**RECORDS FOR THE EXERCISE**
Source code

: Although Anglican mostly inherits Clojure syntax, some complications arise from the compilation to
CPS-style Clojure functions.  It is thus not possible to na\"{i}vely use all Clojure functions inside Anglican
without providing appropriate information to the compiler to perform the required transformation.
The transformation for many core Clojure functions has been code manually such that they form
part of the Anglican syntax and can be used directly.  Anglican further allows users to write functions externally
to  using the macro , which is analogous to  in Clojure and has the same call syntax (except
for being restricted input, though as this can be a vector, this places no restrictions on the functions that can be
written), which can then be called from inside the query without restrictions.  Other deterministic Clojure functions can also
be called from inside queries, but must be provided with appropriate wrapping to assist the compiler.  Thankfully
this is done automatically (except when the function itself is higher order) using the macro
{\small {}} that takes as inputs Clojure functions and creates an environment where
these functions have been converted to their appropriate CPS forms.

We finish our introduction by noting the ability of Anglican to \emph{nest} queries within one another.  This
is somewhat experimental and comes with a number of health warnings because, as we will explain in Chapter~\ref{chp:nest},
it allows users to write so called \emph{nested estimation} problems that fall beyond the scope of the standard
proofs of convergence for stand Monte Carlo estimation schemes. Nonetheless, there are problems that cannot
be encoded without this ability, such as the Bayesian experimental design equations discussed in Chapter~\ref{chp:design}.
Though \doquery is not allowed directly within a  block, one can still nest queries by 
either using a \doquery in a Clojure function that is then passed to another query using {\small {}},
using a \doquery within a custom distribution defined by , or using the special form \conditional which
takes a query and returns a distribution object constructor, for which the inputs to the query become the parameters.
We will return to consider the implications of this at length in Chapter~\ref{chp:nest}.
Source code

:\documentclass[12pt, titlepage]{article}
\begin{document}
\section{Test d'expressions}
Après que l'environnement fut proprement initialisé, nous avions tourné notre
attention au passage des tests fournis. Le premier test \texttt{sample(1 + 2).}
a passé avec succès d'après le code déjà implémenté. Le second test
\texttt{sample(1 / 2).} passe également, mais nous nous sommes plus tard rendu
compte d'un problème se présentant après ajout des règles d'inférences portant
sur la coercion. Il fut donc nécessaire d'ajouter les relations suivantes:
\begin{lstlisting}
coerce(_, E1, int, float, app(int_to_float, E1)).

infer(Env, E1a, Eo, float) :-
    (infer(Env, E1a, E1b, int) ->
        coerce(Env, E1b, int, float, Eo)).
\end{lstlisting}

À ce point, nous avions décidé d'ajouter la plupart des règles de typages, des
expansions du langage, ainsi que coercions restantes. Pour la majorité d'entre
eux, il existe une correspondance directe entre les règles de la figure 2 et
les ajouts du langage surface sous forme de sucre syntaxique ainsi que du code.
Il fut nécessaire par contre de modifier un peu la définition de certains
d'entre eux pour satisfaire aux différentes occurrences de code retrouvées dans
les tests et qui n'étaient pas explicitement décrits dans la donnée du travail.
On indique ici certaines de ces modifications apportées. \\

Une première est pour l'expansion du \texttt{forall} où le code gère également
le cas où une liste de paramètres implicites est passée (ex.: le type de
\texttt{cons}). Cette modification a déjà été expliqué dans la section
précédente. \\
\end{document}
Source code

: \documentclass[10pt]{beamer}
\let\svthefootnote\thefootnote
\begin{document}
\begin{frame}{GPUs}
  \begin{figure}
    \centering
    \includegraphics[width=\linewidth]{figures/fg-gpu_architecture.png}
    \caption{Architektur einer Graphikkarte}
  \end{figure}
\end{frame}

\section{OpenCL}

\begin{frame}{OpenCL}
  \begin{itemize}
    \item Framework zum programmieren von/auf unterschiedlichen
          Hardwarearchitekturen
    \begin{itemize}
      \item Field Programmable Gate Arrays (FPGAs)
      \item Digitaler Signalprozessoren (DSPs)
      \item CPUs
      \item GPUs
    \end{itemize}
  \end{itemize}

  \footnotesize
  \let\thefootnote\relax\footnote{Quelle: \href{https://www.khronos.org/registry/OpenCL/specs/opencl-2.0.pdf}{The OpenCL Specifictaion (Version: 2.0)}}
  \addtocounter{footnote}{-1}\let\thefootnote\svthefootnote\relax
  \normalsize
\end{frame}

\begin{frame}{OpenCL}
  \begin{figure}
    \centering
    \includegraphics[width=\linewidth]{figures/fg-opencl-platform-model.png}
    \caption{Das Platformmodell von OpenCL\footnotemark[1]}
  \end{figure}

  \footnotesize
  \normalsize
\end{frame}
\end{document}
...
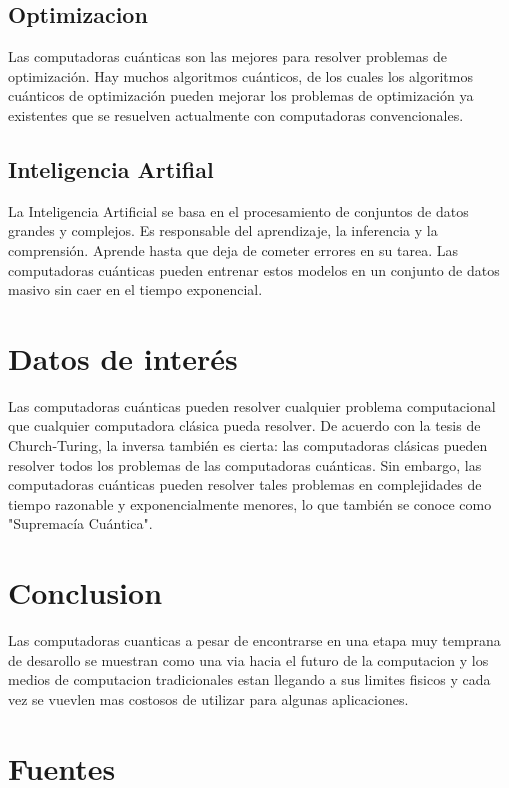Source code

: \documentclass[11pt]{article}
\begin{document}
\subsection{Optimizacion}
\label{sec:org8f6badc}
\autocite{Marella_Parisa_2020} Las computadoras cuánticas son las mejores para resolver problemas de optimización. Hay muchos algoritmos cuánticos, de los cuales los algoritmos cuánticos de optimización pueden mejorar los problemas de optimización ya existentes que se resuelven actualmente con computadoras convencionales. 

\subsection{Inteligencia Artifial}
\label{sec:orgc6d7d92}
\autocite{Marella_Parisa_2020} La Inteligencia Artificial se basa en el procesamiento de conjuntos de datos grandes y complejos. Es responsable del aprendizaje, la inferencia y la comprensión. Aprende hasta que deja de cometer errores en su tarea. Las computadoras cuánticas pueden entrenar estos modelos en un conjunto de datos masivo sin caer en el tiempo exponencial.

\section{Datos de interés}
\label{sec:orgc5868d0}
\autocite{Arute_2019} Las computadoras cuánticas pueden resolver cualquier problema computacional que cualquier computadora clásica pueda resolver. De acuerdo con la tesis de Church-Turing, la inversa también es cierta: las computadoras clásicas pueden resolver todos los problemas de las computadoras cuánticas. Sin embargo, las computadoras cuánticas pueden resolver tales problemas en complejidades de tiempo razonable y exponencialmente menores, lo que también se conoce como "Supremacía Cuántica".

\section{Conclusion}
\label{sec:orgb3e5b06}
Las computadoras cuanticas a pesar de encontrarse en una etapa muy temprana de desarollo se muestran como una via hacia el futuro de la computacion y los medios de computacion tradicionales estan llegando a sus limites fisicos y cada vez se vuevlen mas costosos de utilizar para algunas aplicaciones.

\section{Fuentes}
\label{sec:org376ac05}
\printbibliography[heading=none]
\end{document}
--
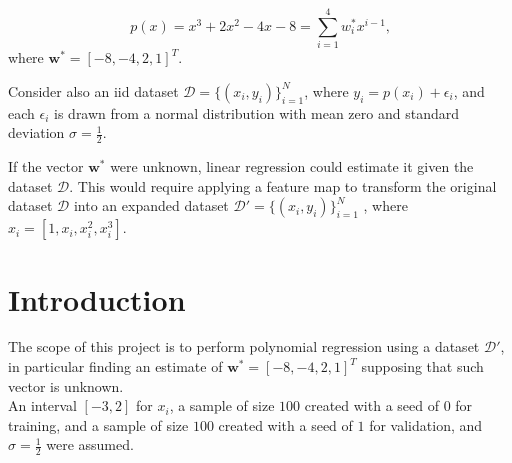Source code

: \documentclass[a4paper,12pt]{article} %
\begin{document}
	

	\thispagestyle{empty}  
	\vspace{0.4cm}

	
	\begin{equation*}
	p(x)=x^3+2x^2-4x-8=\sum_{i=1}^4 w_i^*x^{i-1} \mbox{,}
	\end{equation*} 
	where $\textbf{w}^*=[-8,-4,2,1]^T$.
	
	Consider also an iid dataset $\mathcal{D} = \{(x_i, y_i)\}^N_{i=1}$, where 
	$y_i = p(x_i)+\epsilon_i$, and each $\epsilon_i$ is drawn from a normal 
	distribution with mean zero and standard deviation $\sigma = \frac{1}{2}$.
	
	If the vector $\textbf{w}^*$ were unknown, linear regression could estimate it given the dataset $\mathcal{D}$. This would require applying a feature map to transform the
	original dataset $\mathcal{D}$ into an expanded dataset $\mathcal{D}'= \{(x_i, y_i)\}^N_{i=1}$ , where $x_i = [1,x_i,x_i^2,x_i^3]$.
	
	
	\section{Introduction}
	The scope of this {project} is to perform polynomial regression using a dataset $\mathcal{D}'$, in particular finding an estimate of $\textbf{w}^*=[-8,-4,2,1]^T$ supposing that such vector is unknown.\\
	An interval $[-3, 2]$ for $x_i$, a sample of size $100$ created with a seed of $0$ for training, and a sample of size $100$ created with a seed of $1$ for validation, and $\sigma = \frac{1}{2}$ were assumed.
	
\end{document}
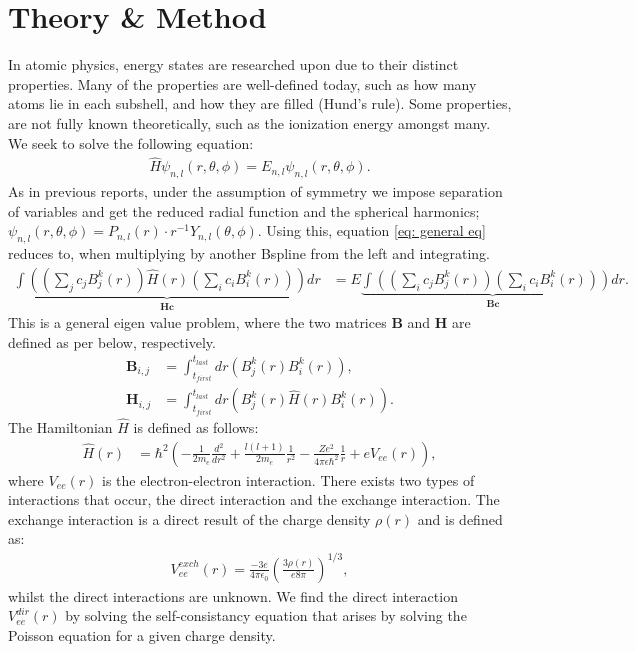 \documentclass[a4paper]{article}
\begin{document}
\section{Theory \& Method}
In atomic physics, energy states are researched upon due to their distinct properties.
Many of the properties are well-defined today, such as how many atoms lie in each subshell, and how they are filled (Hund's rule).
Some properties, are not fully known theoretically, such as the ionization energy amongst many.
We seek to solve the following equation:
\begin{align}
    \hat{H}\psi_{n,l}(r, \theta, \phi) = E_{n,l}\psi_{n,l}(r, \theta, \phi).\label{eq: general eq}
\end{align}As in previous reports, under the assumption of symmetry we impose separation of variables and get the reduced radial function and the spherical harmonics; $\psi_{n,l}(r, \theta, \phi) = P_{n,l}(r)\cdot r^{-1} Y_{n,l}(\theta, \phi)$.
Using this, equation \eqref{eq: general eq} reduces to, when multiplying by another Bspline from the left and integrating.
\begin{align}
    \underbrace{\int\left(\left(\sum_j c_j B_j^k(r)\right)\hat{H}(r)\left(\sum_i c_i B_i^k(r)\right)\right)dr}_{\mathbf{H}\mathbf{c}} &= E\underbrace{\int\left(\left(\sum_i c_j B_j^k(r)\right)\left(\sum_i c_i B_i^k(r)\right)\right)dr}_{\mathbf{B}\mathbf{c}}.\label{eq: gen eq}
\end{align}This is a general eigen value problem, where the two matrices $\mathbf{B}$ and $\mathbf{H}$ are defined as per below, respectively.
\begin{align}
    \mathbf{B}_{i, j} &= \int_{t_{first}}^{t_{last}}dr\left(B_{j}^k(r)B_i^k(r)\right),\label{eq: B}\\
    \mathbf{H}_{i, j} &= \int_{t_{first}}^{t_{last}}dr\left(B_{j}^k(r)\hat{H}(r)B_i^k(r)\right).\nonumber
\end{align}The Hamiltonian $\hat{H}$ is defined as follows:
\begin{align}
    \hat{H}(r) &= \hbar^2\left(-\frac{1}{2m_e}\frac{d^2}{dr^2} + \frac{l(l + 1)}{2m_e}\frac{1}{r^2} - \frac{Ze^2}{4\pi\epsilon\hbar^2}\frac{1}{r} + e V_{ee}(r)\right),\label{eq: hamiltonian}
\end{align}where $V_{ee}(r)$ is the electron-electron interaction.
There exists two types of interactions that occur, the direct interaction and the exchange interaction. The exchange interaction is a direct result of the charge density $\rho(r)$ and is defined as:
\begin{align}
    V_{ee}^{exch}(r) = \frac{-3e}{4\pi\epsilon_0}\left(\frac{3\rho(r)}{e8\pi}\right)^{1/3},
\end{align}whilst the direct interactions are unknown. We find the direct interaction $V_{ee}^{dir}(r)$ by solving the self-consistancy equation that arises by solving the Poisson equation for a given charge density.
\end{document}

**WHAT TO WORK ON**
Which of the lines above carry the string "ajouter"? Copy every one.

**SOLUTION TO THIS EXERCISE**
sur la coercion. Il fut donc nécessaire d'ajouter les relations suivantes:
À ce point, nous avions décidé d'ajouter la plupart des règles de typages, des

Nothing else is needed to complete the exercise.